I did mention to my nephew why I might be “oversensitve” to this issue. When I was 17 in Medellin, I liked to sometimes go downtown using public transportation to shop or to meet friends for a movie or teatime. Always during the day and during office hours in the part of of the city full of nice stores and office buildings. If you have traveled abroad you know that in certain countries what you hear hurled at you is pretty filthy and intended to embarrass and make you cower. I got it on two fronts; One, I was a girl of means who was driven places instead of walking to them and they had access to me that they otherwise did not have and two, they could make me feel responsible for “arousing” them and making me feel I was the innapropiate one. I made the mistake of talking back one day to a boy much younger than I was. He in turn grabbed my breasts, slapped my face and called his friends who came and touched me everywhere. Two older men defended me but not without reprimanding me first for walking by myself. My parents reprimanded me as well for refusing to use the driver. So yeah, It could be that I am oversensitive. Or like my nephew said: That it’s terrible that this happened to me but this is different. Yeah.
This post is not about asana. No asana today because we celebrated Mag’s birthday last night and I still smell of all the Cabernet I drank. Yesterday I also planted all my tulip bulbs which is hard on the knees and on the lower back.

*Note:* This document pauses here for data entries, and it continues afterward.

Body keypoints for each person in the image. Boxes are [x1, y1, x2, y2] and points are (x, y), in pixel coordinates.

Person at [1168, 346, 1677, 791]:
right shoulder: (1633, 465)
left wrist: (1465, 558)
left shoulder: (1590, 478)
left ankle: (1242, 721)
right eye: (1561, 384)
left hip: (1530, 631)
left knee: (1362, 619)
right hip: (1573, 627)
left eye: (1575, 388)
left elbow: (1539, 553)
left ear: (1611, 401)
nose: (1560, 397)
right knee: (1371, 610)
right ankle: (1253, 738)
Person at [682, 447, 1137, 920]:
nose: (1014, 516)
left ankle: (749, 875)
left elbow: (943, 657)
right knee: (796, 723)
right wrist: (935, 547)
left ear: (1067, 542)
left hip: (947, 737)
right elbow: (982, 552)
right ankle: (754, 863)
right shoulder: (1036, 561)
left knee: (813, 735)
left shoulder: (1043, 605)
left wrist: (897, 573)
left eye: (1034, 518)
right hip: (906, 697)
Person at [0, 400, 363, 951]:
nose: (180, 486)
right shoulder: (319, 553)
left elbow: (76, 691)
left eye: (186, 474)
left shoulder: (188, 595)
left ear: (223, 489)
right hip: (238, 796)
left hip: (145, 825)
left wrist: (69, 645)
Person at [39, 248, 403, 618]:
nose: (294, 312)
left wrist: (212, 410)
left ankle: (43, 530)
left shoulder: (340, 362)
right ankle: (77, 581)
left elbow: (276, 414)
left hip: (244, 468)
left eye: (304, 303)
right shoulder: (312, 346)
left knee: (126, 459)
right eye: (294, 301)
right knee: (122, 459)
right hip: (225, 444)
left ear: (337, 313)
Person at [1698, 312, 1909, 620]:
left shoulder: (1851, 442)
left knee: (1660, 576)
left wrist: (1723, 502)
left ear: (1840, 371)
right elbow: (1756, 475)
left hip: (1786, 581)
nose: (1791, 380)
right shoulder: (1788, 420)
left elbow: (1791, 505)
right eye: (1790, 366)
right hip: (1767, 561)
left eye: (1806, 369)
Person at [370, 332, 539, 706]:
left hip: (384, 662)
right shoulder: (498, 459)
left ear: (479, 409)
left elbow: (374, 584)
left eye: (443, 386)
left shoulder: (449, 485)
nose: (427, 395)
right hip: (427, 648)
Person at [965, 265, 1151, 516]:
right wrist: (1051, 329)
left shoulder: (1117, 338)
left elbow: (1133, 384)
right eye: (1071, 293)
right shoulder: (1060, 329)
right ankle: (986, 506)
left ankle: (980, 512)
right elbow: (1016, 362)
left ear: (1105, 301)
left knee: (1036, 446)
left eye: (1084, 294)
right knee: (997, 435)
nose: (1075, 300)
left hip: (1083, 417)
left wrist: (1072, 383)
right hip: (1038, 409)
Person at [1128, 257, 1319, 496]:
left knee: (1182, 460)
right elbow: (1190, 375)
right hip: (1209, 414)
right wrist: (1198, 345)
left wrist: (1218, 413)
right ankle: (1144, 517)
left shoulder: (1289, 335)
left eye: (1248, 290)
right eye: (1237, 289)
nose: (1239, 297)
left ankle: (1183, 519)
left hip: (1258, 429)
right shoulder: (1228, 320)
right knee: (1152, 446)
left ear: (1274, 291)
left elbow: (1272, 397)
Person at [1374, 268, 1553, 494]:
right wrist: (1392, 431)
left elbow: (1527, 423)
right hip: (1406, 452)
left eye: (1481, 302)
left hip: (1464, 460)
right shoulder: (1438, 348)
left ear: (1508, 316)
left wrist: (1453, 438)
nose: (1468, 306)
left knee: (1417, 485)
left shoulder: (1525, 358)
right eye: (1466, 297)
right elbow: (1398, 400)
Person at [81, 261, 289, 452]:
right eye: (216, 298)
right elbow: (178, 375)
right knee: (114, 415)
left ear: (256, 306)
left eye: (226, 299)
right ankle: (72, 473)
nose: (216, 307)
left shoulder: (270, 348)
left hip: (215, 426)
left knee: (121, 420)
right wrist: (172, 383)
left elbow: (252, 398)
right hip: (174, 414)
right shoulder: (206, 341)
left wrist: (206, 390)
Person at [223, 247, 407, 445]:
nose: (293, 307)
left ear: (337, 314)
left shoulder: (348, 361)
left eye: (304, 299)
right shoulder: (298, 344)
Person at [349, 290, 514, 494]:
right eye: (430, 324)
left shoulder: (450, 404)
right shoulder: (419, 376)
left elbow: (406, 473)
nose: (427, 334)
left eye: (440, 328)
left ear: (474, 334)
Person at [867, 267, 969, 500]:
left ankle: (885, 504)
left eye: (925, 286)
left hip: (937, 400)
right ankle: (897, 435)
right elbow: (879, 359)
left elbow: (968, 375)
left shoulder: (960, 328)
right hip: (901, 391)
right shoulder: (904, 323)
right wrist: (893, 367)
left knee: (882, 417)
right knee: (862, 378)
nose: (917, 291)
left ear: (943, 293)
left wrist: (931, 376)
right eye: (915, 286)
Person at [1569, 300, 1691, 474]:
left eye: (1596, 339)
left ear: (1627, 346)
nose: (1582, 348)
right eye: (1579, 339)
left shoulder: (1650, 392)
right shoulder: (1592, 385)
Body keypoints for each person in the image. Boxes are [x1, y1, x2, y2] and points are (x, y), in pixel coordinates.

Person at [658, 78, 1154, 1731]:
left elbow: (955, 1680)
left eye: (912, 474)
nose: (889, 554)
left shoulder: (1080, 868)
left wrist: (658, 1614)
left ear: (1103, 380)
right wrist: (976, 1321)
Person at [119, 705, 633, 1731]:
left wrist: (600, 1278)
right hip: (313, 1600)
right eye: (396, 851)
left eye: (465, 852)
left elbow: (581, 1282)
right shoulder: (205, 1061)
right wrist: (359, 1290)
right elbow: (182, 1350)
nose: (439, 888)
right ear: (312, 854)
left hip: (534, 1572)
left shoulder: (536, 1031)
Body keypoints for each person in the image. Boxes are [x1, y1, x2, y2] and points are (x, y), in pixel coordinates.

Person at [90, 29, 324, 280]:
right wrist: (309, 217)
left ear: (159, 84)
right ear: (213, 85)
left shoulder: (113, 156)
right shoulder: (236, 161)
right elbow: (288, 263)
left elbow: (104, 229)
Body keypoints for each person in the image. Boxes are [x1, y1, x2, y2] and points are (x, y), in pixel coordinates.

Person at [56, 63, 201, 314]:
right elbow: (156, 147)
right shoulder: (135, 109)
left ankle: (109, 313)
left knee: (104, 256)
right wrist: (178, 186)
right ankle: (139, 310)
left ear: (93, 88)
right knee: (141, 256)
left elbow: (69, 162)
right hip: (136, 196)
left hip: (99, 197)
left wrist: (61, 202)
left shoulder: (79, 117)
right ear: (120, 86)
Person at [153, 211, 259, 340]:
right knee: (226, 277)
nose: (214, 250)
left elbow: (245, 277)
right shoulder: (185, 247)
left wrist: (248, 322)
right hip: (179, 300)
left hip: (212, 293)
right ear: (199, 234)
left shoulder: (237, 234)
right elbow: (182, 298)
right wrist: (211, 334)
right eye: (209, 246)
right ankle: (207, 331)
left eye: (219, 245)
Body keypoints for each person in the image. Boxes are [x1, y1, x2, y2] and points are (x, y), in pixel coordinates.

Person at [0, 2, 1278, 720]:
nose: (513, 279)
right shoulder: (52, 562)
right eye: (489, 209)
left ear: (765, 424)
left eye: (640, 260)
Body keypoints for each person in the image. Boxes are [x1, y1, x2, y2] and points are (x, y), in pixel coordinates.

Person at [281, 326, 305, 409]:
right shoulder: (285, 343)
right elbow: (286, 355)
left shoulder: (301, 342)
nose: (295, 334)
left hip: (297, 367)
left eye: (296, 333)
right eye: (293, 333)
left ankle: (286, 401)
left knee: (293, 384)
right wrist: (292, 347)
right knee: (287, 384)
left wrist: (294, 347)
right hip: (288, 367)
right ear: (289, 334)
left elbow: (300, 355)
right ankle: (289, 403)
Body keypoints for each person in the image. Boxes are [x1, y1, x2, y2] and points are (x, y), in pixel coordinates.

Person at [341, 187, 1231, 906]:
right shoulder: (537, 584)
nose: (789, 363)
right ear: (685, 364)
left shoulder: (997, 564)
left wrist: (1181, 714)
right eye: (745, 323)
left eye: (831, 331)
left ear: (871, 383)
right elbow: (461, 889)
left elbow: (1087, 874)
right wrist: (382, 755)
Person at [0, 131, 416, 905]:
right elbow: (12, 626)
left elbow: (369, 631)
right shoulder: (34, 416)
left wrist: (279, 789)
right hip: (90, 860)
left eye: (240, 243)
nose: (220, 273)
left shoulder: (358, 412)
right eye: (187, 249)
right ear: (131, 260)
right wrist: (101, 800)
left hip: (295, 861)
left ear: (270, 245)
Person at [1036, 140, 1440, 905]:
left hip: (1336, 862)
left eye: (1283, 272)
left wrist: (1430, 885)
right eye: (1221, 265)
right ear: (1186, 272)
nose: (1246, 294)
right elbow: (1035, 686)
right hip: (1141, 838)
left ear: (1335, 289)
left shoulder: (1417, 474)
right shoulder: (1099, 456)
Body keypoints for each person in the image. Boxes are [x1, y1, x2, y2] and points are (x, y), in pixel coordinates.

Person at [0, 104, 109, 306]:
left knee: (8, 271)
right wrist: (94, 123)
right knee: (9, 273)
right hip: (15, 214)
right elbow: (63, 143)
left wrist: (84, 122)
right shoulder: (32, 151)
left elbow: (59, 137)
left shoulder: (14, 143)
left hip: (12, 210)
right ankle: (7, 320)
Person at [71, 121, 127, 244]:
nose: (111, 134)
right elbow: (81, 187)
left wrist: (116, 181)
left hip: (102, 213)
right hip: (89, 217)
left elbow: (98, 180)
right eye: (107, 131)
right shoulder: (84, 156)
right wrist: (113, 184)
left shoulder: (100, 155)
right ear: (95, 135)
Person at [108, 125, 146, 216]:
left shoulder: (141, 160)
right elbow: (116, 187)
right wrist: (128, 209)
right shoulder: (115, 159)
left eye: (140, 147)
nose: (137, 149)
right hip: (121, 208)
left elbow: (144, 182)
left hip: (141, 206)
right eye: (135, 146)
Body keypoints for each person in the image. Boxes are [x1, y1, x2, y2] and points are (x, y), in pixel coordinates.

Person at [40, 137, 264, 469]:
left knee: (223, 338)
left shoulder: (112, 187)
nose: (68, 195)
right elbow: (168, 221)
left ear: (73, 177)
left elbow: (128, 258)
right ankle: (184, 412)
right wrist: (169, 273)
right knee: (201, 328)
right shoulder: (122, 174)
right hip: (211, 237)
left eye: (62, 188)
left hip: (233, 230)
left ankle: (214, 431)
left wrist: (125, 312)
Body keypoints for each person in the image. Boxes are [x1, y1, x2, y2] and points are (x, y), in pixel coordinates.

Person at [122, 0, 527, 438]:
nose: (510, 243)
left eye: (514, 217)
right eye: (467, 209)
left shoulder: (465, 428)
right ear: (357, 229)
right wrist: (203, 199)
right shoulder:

I also decided sprinkle a thick coat of cayenne pepper over all the spots and the pots I planted bulbs in to discourage the squirrels. Now I am worried that I am going to blind a squirrel. Why would she have so much cayenne you ask? I live 10 minutes away from Pennzey’s spices, and It is cheaper to buy the big bags.
If you have been around yoga for a bit, you have probably heard the term “energetic opening”. It loosely means that something that originally was sore/tight/tender/injured or all of those bundled up, ends up disappearing while leaving you with capacities you did not posses beforehand. This is a polarizing subject and I have not had too many of these energetic instances (just two really) to write about it with authority. All I have to report is that I had a shoulder/neck somewhere there painful tangle for an entire month (maybe more) where I could only do closing scooting my ass against a wall. Well today, after a seven hour drive the day before, closing and back bending felt like I had new body parts. Not just no pain, but actual progress. I am not claiming that injury recovery works like this every single time like in a lab experiment, but I can now count this episode to add to another one way way back when a hamstring injury healed itself into head on the floor in Prasarita A. I would like to emphasize that I am not known for reaching for my edge, I am rather known for avoidance of all edges, and that is why I probably only have to energetic openings to share. What I’m saying is please do not consider this a one paragraph manifesto for pain is gain. I am saying that pain can be one just one, indication of change in your range of motion.